Mulching enhances sprouting, increase infiltration and organic matter. First mulching should be done at the time of planting with quick rotten of green leaves at the rate of 10-12 tons/hectare or with dry leaves at the rate 5-6 tons/hectare.


The crop grown in the month of April-May needs 2-4 initial watering at an interval of 7 days depending upon the soil types. After this, the crop receives monsoon rain and comes up well till the end of September. Subsequently, the crop has to be given watering commencing from middle of October and the end of December at 15 days intervals. In ginger cultivation sprouting, rhizome initiation and rhizome development are critical stages of irrigation.


Weeding is done twice. Initially, it is done just before second mulching. It is repeated at an interval of 45-60 days according to intensity of weed growth.
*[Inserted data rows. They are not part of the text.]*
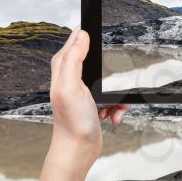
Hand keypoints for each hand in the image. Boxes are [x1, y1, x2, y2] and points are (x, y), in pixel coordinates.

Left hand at [33, 28, 128, 180]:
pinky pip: (114, 96)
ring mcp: (85, 90)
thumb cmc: (72, 122)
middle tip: (110, 87)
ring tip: (111, 108)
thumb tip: (82, 34)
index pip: (76, 39)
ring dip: (116, 95)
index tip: (102, 31)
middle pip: (100, 60)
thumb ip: (73, 59)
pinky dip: (117, 106)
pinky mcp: (95, 102)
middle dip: (111, 73)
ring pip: (111, 80)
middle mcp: (73, 76)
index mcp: (64, 67)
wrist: (79, 149)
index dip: (88, 34)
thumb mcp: (71, 86)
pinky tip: (112, 115)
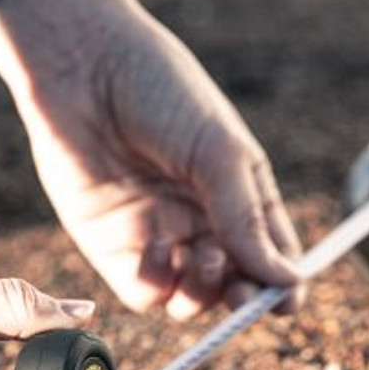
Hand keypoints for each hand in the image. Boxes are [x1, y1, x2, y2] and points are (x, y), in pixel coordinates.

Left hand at [0, 0, 303, 319]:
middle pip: (235, 284)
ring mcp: (158, 235)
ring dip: (202, 293)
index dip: (283, 284)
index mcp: (240, 193)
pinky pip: (144, 291)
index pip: (272, 254)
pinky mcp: (112, 246)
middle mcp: (201, 220)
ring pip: (192, 298)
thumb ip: (247, 220)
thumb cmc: (162, 92)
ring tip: (201, 257)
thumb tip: (286, 281)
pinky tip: (155, 248)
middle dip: (244, 299)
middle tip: (243, 298)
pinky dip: (156, 284)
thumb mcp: (219, 153)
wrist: (82, 66)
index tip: (286, 303)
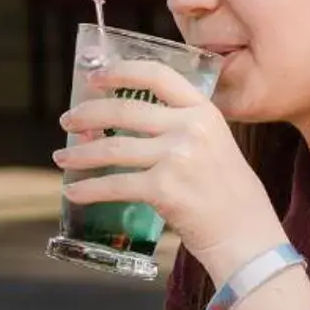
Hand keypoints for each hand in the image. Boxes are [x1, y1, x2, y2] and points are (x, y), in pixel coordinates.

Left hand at [55, 59, 287, 284]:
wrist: (247, 237)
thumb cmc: (229, 196)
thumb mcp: (214, 146)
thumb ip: (178, 130)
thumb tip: (117, 126)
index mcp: (205, 112)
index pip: (158, 75)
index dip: (121, 72)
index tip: (95, 77)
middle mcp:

Rhizomes should not be disturbed, injured or exposed during weed.

Plant Protection

The mixture of 10 ml indoxacarb in 15 liter of water or 10 ml of novaluron in 15 liter of water is very much effective if sprayed at 15 days interval. It helps to control shoot borer and leaf roller. Rhizome scale insects can be controlled by dipping the seed rhizome in quinalphos by dissolving 1 ml in 1 liter of water. Bacterial wilt can be effectively controlled by treating the seed rhizome with dissolving 2 gm of streptocycln in 1 liter of water for 30 minutes.
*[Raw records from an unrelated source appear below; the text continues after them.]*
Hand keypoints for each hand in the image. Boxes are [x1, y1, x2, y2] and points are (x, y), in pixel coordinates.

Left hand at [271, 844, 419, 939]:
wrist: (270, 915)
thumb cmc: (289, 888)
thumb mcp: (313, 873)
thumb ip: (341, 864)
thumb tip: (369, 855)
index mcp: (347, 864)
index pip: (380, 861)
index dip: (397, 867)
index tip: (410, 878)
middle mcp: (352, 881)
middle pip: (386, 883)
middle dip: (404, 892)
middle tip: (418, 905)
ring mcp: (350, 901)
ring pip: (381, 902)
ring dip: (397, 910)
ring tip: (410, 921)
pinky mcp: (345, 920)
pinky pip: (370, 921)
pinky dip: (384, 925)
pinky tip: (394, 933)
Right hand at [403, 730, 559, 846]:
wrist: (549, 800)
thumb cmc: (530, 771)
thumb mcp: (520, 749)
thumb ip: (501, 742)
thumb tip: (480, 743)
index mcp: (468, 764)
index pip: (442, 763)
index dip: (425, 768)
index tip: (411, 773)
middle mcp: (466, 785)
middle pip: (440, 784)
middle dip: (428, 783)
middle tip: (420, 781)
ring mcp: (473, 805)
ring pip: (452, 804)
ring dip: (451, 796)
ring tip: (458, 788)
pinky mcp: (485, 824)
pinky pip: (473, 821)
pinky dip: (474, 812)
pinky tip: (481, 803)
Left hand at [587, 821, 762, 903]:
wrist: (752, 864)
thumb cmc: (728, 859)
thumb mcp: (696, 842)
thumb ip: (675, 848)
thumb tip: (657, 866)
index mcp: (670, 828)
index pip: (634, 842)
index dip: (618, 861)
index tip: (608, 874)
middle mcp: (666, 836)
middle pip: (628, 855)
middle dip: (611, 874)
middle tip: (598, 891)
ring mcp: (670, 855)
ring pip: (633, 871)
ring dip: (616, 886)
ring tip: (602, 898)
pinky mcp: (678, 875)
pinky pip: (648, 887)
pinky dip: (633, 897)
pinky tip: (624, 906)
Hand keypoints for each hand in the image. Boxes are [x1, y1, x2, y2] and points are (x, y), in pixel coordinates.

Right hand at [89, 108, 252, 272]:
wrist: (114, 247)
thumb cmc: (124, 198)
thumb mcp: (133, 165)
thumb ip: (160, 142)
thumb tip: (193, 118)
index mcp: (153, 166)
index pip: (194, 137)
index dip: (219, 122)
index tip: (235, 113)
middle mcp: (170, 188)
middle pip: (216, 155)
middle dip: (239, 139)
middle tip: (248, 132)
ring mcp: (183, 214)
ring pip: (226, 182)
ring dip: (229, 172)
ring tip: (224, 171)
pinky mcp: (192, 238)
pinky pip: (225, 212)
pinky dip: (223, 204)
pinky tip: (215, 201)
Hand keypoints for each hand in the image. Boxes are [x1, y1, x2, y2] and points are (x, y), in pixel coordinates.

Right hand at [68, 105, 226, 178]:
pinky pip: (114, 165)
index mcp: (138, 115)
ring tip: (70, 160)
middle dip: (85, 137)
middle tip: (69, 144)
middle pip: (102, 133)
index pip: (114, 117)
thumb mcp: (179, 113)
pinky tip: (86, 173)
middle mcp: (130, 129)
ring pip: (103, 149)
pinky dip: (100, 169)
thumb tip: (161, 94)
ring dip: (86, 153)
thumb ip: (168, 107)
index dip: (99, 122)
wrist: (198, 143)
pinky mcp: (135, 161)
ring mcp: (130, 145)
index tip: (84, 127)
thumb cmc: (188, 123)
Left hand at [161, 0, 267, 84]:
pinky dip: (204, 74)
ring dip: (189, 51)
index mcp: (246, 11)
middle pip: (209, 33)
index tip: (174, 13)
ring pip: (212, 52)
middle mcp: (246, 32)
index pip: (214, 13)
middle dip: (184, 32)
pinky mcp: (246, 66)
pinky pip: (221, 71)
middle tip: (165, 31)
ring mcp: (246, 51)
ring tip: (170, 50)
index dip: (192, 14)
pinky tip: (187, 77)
Usually harvesting is done from the fifth months after plantation of fresh ginger. The crop should be harvested before attaining the full maturity, means when rhizomes are still tender, low in pungency and fiber content. And for preserved ginger, harvesting is done after 5-7 months of plantation. For dried spices and oil, the harvesting is done between 8-9 months when the crops are fully matured and leaves start yellowing.
Rhizomes that are to be used for plantation should be harvested until leaves become completely dry. After digging the rhizomes, it should be treated with fungicide like mancozebat, at the rate of 3-4 gm per liter of water, dried in shade, and stored in pits covered with 20 cm layer of sand alternating every 30 cm layer of rhizomes. These pits should be dug under a thatched roof to protect the rhizomes from rain, water and direct sun. Average yield varies from 12-15 tons per hectare. However, recovery of dry ginger varies from 20-22%.

Washing and Drying

The fibrous roots attached to the rhizome should be trimmed off. The soil should be removed by washing. Rhizomes should be kept under water overnight and then cleaned. The skin can be removed by scrapping. After scrapping, the rhizomes should be dried under sun for a week with frequent turning and well rubbed by hand to remove outer skin. This is called unbleached ginger. The rhizomes are repeatedly immersed in 2% lime solution for 6 hours and allowed to dry in the sun for 10 days while rhizome receive a uniform coating of lime and moisture content should be 8-10%. This is called bleached ginger which is light bright color in appearance.